The NatCap Map provides a report to show the benefits natural assets provide in terms of carbon storage, CO2 sequestration, flood risk reduction, recreation, biodiversity and social wellbeing. It calculates the carbon storage in topsoil, forests, woodland, hedgerows and wetlands.

Nature-based solutions have been tipped to be a central tenet of the next price review from 2024, which Ofwat will release its framework for in the coming months. The designers of the NatCap Map used modelling and data techniques to enable users to map their natural capital assets in any area.

“This tool provides a simple straightforward platform for utility companies to get a comprehensive and robust understanding of what is there. The baseline is the foundational piece for taking a natural capital view of what is there, what’s its extent and quality, then what services are provided by it,” Abigail Barker, chief operating officer said. “A tool like this that allows comparison across areas in the UK and to monitor over time to verify the impacts of different activities.”

The company was created by Dieter Helm, former chair of the Natural Capital Committee, and Kathy Willis, a fellow professor of Helm at the University of Oxford. They established the company to set the bar on how natural capital “should be done properly” through an asset-based approach.

Barker said the company believes the NatCap Map could inform discussions in the build up to PR24 on what Ofwat is going to assess: “Natural capital is a relatively new science so we are hoping the simplicity and accessibility of this tool means people can quickly and easily get robust evidence for their decision-making process and to inform the discussion around the next price review.

“We feel doing natural capital properly and applying it in the right way has the potential to massively improve the environment by providing good evidence to inform those discussions. Good quality evidence is what those discussions and that debate require, not another spreadsheet of metrics.”
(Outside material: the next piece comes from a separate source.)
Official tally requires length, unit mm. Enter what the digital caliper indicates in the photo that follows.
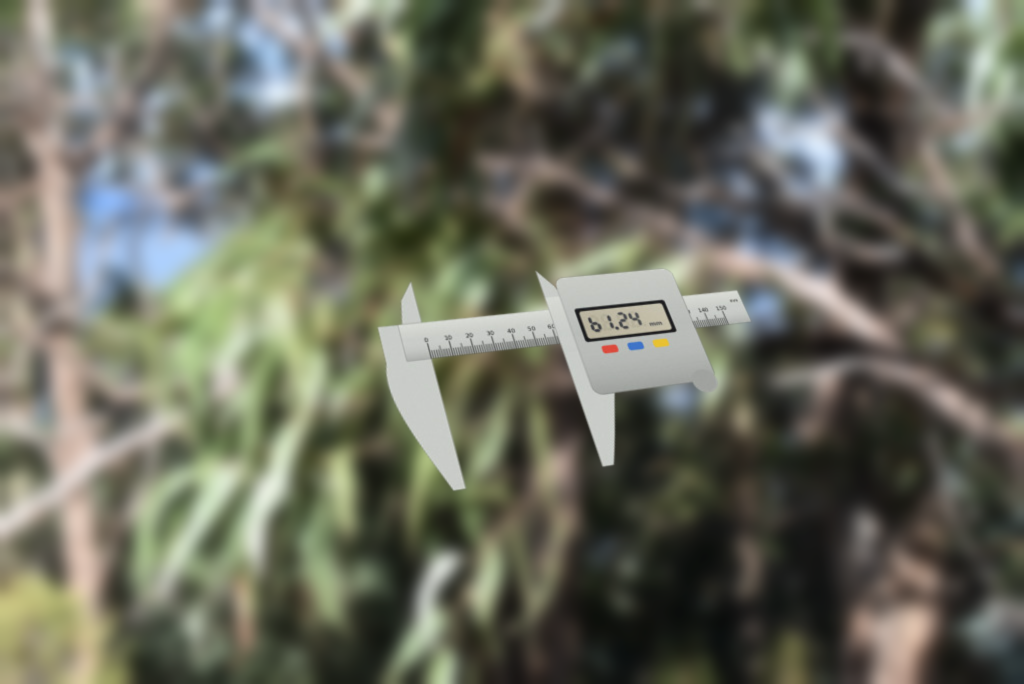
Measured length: 61.24 mm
Beccy Wilebore, head of research, added: “Understanding the baseline of what assets they have is the first step of a journey for companies. Enhancement is the next step, and the tool can show what could be achieved with different interventions done – for example plant trees or restore habitats.”

Wilebore explained the tool uses more than 35 data sets for England, Wales and Scotland, including a map of individual trees, to provide information on land cover, soils, topography, water, trees, hedgerows and recreational spaces.